**TASK INSTRUCTIONS:**
Drop the pictures and repeat the remaining data exactly.

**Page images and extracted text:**
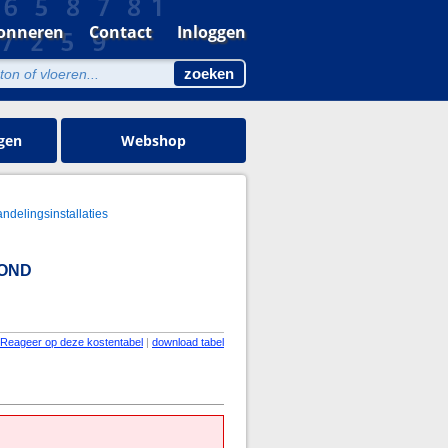
onneren
Contact
Inloggen
gen
Webshop
andelingsinstallaties
FOND
Reageer op deze kostentabel
|
download tabel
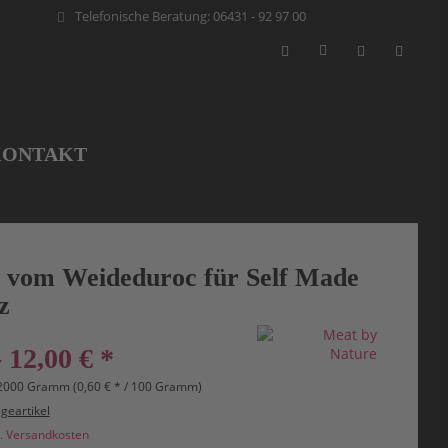
Telefonische Beratung: 06431 - 92 97 00
KONTAKT
 vom Weideduroc für Self Made
z
- 12,00 € *
 2000 Gramm (0,60 € * / 100 Gramm)
egeartikel
l. Versandkosten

**SOLUTION FOR THIS TASK:**
onneren
Contact
Inloggen
gen
Webshop
andelingsinstallaties
FOND
Reageer op deze kostentabel
|
download tabel
Telefonische Beratung: 06431 - 92 97 00
KONTAKT
 vom Weideduroc für Self Made
z
- 12,00 € *
 2000 Gramm (0,60 € * / 100 Gramm)
egeartikel
l. Versandkosten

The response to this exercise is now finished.